- Promotional movie poster for the film
- Directed by: Burt Kennedy
- Screenplay by: Burt Kennedy
- Based on: The Rounders (novel) by Max Evans
- Produced by: Richard E. Lyons
- Starring: Glenn Ford Henry Fonda Sue Ane Langdon Chill Wills Edgar Buchanan Hope Holiday
- Cinematography: Paul C. Vogel
- Edited by: John McSweeney Jr.
- Music by: Jeff Alexander
- Distributed by: Metro Goldwyn Mayer
- Release date: March 5, 1965;
- Running time: 85 min.
- Country: United States
- Language: English
- Box office: $1,500,000

= The Rounders (1965 film) =

1965 film by Burt Kennedy

The Rounders is a 1965 American Western comedy film directed by Burt Kennedy and starring Glenn Ford and Henry Fonda. It is based on the 1960 novel of the same name by Max Evans.

According to Kennedy " It didn’t make a heck of a lot of money, but it was a good picture."
==Plot==
Ben Jones and Marion "Howdy" Lewis are two easygoing, modern-day cowboys who make a meager living breaking wild horses. Their frequent employer is Jim Ed Love, a shrewd businessman who always gets the better of them. After they bring him a string of tamed horses and spend the winter rounding up stray cows, he talks them into taking an undistinguished roan horse in lieu of some of their wages.

To his great and frequent discomfort, Ben finds that the horse is unrideable. Rather than turning the horse into soap or dog food, he decides to take it to a rodeo and bet other cowhands that they cannot ride it, thereby doubling his and Howdy's earnings. Along the way, the duo stop to help two dimwitted strippers, Mary and Sister, with their car, which has broken down. Not knowing much about cars, they give them a ride to the nearest garage, but end up getting to know them better (going skinny dipping with them) and taking them along to the rodeo. The girls unfortunately lose their clothes and have to dress in waitress aprons, leaving them exposed in the rear. The guys use their hats to cover them up.
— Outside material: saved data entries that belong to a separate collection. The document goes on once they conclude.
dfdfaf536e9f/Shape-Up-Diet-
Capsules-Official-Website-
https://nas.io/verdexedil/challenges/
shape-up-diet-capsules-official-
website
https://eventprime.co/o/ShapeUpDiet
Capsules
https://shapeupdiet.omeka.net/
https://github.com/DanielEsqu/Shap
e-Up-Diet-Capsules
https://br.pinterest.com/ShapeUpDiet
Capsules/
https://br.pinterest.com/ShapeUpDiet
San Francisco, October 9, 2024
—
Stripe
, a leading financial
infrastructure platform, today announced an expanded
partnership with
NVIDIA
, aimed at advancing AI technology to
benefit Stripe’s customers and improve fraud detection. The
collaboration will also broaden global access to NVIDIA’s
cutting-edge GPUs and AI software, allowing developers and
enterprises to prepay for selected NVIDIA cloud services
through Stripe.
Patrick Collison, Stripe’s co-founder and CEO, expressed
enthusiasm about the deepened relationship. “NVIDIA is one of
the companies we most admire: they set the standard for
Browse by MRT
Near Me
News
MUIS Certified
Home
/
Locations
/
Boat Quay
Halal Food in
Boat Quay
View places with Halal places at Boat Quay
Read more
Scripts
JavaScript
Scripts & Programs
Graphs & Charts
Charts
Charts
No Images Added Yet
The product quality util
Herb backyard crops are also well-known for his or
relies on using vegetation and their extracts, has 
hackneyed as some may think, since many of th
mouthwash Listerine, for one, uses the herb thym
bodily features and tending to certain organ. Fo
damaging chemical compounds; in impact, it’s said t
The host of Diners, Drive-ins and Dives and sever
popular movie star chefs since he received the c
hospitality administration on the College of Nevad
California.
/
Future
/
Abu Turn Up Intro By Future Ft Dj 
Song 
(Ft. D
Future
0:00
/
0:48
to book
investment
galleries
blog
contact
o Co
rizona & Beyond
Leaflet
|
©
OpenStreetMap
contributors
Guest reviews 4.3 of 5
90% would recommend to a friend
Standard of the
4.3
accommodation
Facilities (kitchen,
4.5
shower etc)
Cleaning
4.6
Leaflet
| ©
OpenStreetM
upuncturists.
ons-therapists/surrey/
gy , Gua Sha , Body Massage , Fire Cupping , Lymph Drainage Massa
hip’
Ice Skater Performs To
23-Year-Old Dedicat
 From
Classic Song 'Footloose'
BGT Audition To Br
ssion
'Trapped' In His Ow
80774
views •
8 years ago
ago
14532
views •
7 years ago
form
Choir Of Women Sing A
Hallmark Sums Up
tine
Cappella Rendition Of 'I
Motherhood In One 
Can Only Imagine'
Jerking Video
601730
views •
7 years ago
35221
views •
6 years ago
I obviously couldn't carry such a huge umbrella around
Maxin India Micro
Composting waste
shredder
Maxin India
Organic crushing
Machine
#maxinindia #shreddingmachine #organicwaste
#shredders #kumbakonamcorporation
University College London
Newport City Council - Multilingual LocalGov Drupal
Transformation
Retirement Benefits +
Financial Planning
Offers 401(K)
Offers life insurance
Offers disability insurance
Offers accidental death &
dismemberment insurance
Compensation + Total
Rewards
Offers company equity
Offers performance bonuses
Everything goes as planned; nobody is able to stay on the horse. However, the horse suddenly collapses and even though Ben and Howdy are willing to spend all the money that they have won on veterinary help, the vet tells them it is hopeless: the horse should be destroyed. Ben walks into the stable, cocks the pistol and closes his eyes. A shot is heard. Ben comes flying out, and the roan kicks the stable to pieces, They give Tanner $475, all they have (the vet charged them more than $100). Tanner demands $200 more. Love steps in with the rest of the money, tells the boys they can work it out at his ranch and drives. They consider the benefits of life on Love's ranch. Ben muses that the definition of a bronc rider is “a cowboy with his brains kicked out.” They drive away, and a police car makes a U-turn to follow them.

==Cast==
- Glenn Ford as Ben Jones
- Henry Fonda as Howdy Lewis
- Sue Ane Langdon as Mary
- Hope Holiday as Sister
- Chill Wills as Jim Ed Love
- Edgar Buchanan as Vince Moore
- Kathleen Freeman as Agatha Moore
- Joan Freeman as Meg Moore
- Denver Pyle as Bull
- Barton MacLane as Tanner
- Warren Oates as Harley Williams
- Doodles Weaver as Arlee
- Allegra Varron as Mrs. Norson
- Casey Tibbs as Rafe

==Production==
The highly scenic filming locations were in and around Sedona, Arizona, including the Village of Oak Creek.

==Reception==
The film was a sleeper hit.

In a contemporary review, The New York Times found the film to be a "...good, small Western—far from perfect but beautifully personified by two wise, winning veterans". Reviewing The Rounders for the Los Angeles Times, Margaret Harford wrote: "The plot is thin, the comedy rather forced and the casting is unbelievable but at least it's a pleasant change from all those psychological westerns and attempted satires on same."

Kennedy said " think the only author who liked what I did with his work was Max Evans. Max wrote the novel The Rounders, which I made with Henry Fonda and Glenn Ford. Max and I have been friends ever since."

Kennedy later produced and directed a TV pilot based on the film.

==See also==
- The Rounders, a TV series based on the film with Ron Hayes taking over Ford's role, Patrick Wayne assuming Fonda's, and Chill Wills returning as Jim Ed Love.